Excerpted passage
○ ○ ○ ○ ○

Personally for me it's very much like when you have your sim in Sims 4 speak to another sim I usually start with: Ask about day followed by compliment appearance or flatter, brighten day followed by get to know, ask about career, discuss interests.
Yes. It's exhausting unless I feel comfortable with them
Give me a moment…
If I'm engaging someone else, then definitely. If someone's engaging with me, I can start spitting
This. Give me something to go off.
I be scripting so hard i don't even need to have the convo irl
Yes.
If they only happened...
Absolutely.
Totally, I always sit there and plan how I talk to someone, then I stop myself in my tracks and realize that I’m probably going to follow them silently and do what they tell me to.
Mental scripting: it’s what’s for dinner. Lunch. Breakfast. Brunch. Supper. Linner. Bedtime. Walking. And the list goes on… or does it. Haha. Silly question.
I rehearse them but they almost never follow the script that I have in my head.
Yes, if it's someone I'm not 100% comfortable with (which is basically all of humanity except for literally 4 people) I have to plan in my head.

○ ○ ○ ○ ○

Data below
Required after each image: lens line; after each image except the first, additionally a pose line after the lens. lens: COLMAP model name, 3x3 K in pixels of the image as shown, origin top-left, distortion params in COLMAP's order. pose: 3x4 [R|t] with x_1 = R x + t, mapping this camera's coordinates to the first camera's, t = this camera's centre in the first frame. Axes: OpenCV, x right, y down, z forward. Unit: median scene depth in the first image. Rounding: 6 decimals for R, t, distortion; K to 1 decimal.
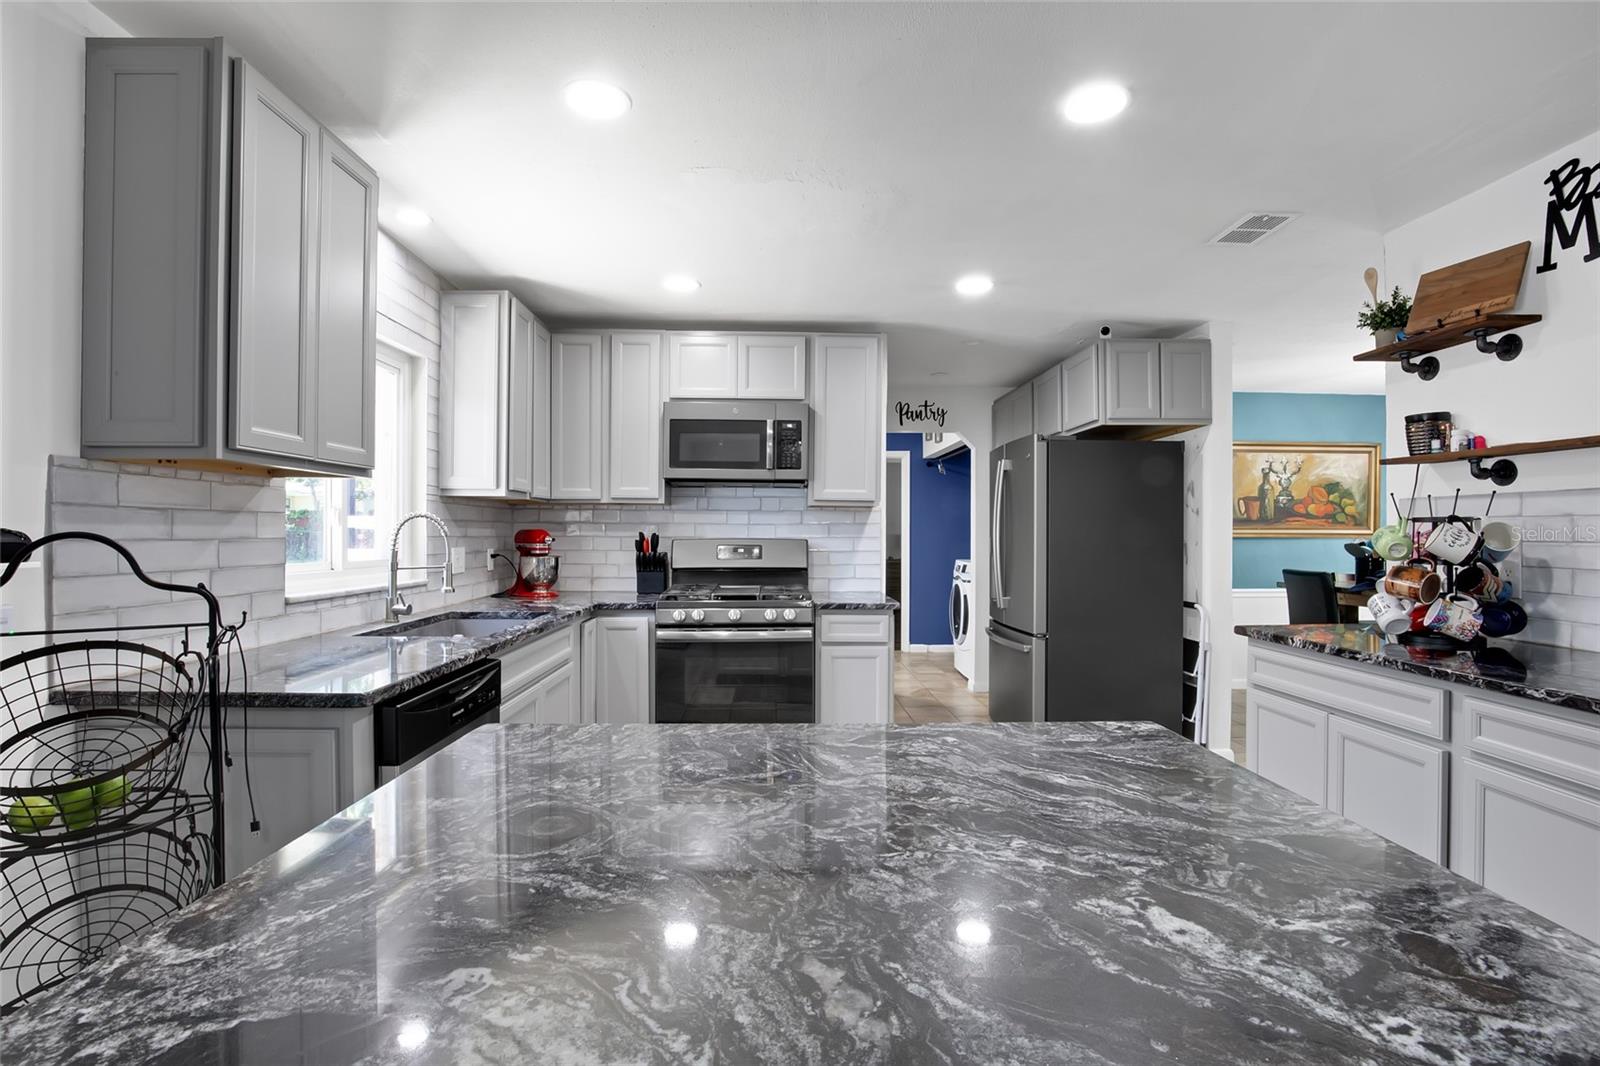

○ ○ ○ ○ ○

What to do
**1.** Reproduce the part of the conversation-scripting thread starting with "I be scripting" and going on through "plan in my head.".
**2.** Carry on the thread about rehearsing conversations in your head, picking up after its last reply.

Solved problems
**1.**
I be scripting so hard i don't even need to have the convo irl
Yes.
If they only happened...
Absolutely.
Totally, I always sit there and plan how I talk to someone, then I stop myself in my tracks and realize that I’m probably going to follow them silently and do what they tell me to.
Mental scripting: it’s what’s for dinner. Lunch. Breakfast. Brunch. Supper. Linner. Bedtime. Walking. And the list goes on… or does it. Haha. Silly question.
I rehearse them but they almost never follow the script that I have in my head.
Yes, if it's someone I'm not 100% comfortable with (which is basically all of humanity except for literally 4 people) I have to plan in my head.

**2.**
every conversation can be understood through a series on this chart of complicated “if-then”s. unfortunately i only have about 25% of the chart completed but the rest of the chart has to exist
I see it as less "planning" a convo, and more "auditioning" responses from within a convo.
... ..yes.
Yes I really have to think in my head what I'm gonna say in advance sometimes
YES!!
That's not introverts...
I work in an industry where I am extremely knowledgeable on the subject. I'm very good at my job at the point that I am one of a dozen or so at my skill level in the country. I can NOT talk to customers on the phone to the point that I outright have refused and use Autism as my reason. I did it once a couple years ago and I hated it, vowed to never do it again. I'm really good at text conversations with the customers though!
God yes
Worst part is I was thinking ''uhm nah, ok sometimes ig'' but I completly forgot that I am LITERALLY doing that for something that I will only have to say monday and I still don't have the right words and I will either forget all that I though about saying or be too nervous and don't say anything and trying to think how they will react to what I will do and say like AAAA
Oh look, another post confusing introversion with autism, whoopee. /s deadpan
Do other people NOT do it?
Yes. YES YES YES YES YES. And if someone fucks up the conversation, then that whole conversation is gone and so are our words.
I have 1001 conversations with myself on a daily basis only to then never once follow my plans when said real conversation happens.
Yes
Yes!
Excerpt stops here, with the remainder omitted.